On the other hand, the extent of tumor at the surgical margin has been shown to be correlated with disease recurrence in several studies [52, 53]. Determining and reporting the linear extent of positive margin in mm is the most common way pathologist reports the extent, while some may also classify the extent as “focal” versus “extensive.”

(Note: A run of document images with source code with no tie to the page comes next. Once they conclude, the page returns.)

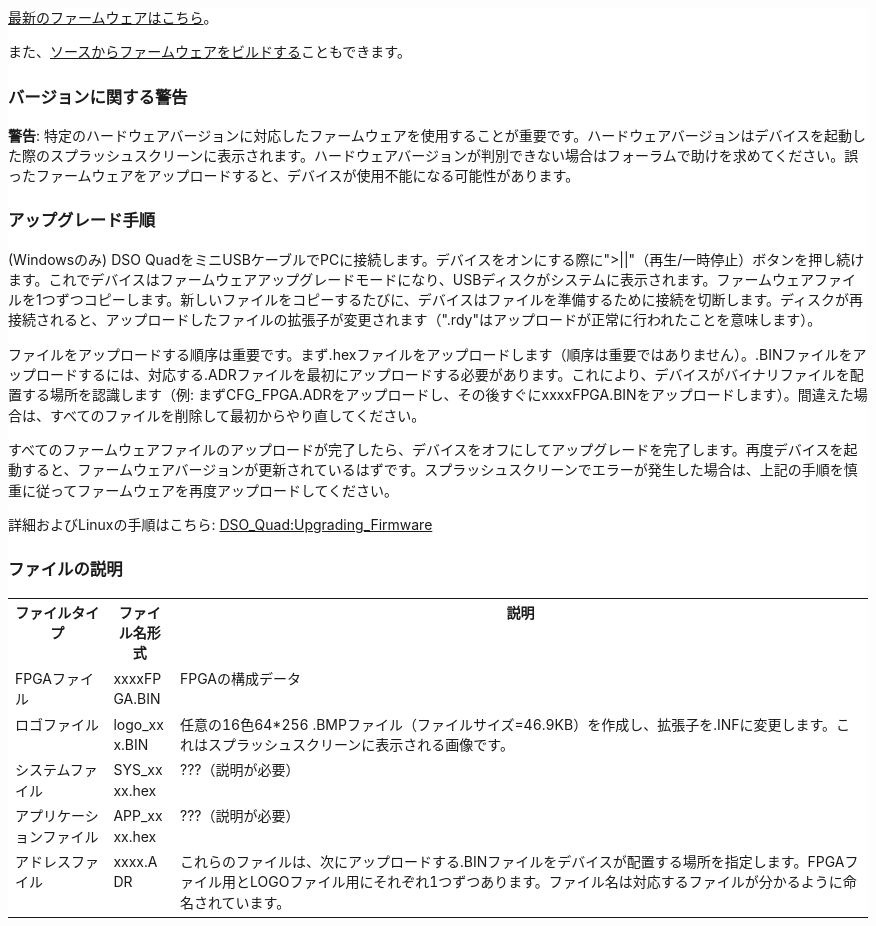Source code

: [最新のファームウェアはこちら](https://files.seeedstudio.com/wiki/DSO_Quad/res/PA1_V113.zip)。

また、[ソースからファームウェアをビルドする](/DSO_Quad-Building_Firmware "DSO Quad:Building Firmware")こともできます。

### バージョンに関する警告

**警告**: 特定のハードウェアバージョンに対応したファームウェアを使用することが重要です。ハードウェアバージョンはデバイスを起動した際のスプラッシュスクリーンに表示されます。ハードウェアバージョンが判別できない場合はフォーラムで助けを求めてください。誤ったファームウェアをアップロードすると、デバイスが使用不能になる可能性があります。

### アップグレード手順

(Windowsのみ) DSO QuadをミニUSBケーブルでPCに接続します。デバイスをオンにする際に"&gt;||"（再生/一時停止）ボタンを押し続けます。これでデバイスはファームウェアアップグレードモードになり、USBディスクがシステムに表示されます。ファームウェアファイルを1つずつコピーします。新しいファイルをコピーするたびに、デバイスはファイルを準備するために接続を切断します。ディスクが再接続されると、アップロードしたファイルの拡張子が変更されます（".rdy"はアップロードが正常に行われたことを意味します）。

ファイルをアップロードする順序は重要です。まず.hexファイルをアップロードします（順序は重要ではありません）。.BINファイルをアップロードするには、対応する.ADRファイルを最初にアップロードする必要があります。これにより、デバイスがバイナリファイルを配置する場所を認識します（例: まずCFG_FPGA.ADRをアップロードし、その後すぐにxxxxFPGA.BINをアップロードします）。間違えた場合は、すべてのファイルを削除して最初からやり直してください。

すべてのファームウェアファイルのアップロードが完了したら、デバイスをオフにしてアップグレードを完了します。再度デバイスを起動すると、ファームウェアバージョンが更新されているはずです。スプラッシュスクリーンでエラーが発生した場合は、上記の手順を慎重に従ってファームウェアを再度アップロードしてください。

詳細およびLinuxの手順はこちら: [DSO_Quad:Upgrading_Firmware](/DSO_Quad#upgrading-firmware "DSO_Quad/#upgrading-firmware")

### ファイルの説明

<table>
<tr>
<th> ファイルタイプ </th>
<th> ファイル名形式 </th>
<th> 説明
</th></tr>
<tr>
<td> FPGAファイル </td>
<td> xxxxFPGA.BIN </td>
<td> FPGAの構成データ
</td></tr>
<tr>
<td> ロゴファイル </td>
<td> logo_xxx.BIN </td>
<td> 任意の16色64*256 .BMPファイル（ファイルサイズ=46.9KB）を作成し、拡張子を.INFに変更します。これはスプラッシュスクリーンに表示される画像です。
</td></tr>
<tr>
<td> システムファイル </td>
<td> SYS_xxxx.hex </td>
<td> ???（説明が必要）
</td></tr>
<tr>
<td> アプリケーションファイル </td>
<td> APP_xxxx.hex </td>
<td> ???（説明が必要）
</td></tr>
<tr>
<td> アドレスファイル </td>
<td> xxxx.ADR </td>
<td> これらのファイルは、次にアップロードする.BINファイルをデバイスが配置する場所を指定します。FPGAファイル用とLOGOファイル用にそれぞれ1つずつあります。ファイル名は対応するファイルが分かるように命名されています。
</td></tr></table>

10.7 Treatment Effects on Histology
Prostate cancer treatments whether it be hormonal ablation or radiation therapy cause unique histologic changes in the carcinoma as well as the background nonneoplastic glandular tissue. Hormonal ablation causes, as expected, diffuse atrophy in the nonneoplastic glands with prominence of the basal cell layer (Fig. 10.6). Carcinomatous glands also shrink in size with vacuolization/clearing of the cytoplasm and nuclear pyknosis . Radiation therapy causes nuclear atypia and pleomorphism in addition to the diffuse atrophy in the nonneoplastic glands (Figs. 10.7 and 10.8). Stroma shows hyalinization and hypocellularity. Cancer glands become even more inconspicuous and appear mostly as single cells with vacuolated cytoplasm and eccentric nuclei or even empty spaces without any detectible nuclei.
Fig. 10.6
Effects of hormonal ablation therapy on carcinoma and normal glands. Arrows = carcinoma glands; arrow heads = benign glands
Fig. 10.7
Effects of radiation therapy on carcinoma and normal glands. Arrows = carcinoma glands; arrow heads = benign glands
Fig. 10.8
Immunohistochemical profile of normal and carcinoma glands showing radiation therapy effect. Arrows = carcinoma glands; arrow heads = benign glands
Since all the described histologic changes in cancer are consistent with a high-grade morphology, Gleason grading no longer correlates with the disease severity and loses its prognostic prediction, and therefore by consensus no Gleason score is given to treated tumors. This creates a need for a new way of assessing the effect of therapy on the tumor and tumor burden, different than the volume estimation based on tumor area. One way is to assess the cellularity of the residual tumor. In a study by Murphy et al., the interobserver concordance was quite high for cellularity assessment in prostatectomies after treatment with abiraterone and enzalutamide, which may be a good candidate parameter to be measured if validation studies show that it correlates with the biology of the disease and the outcomes [54].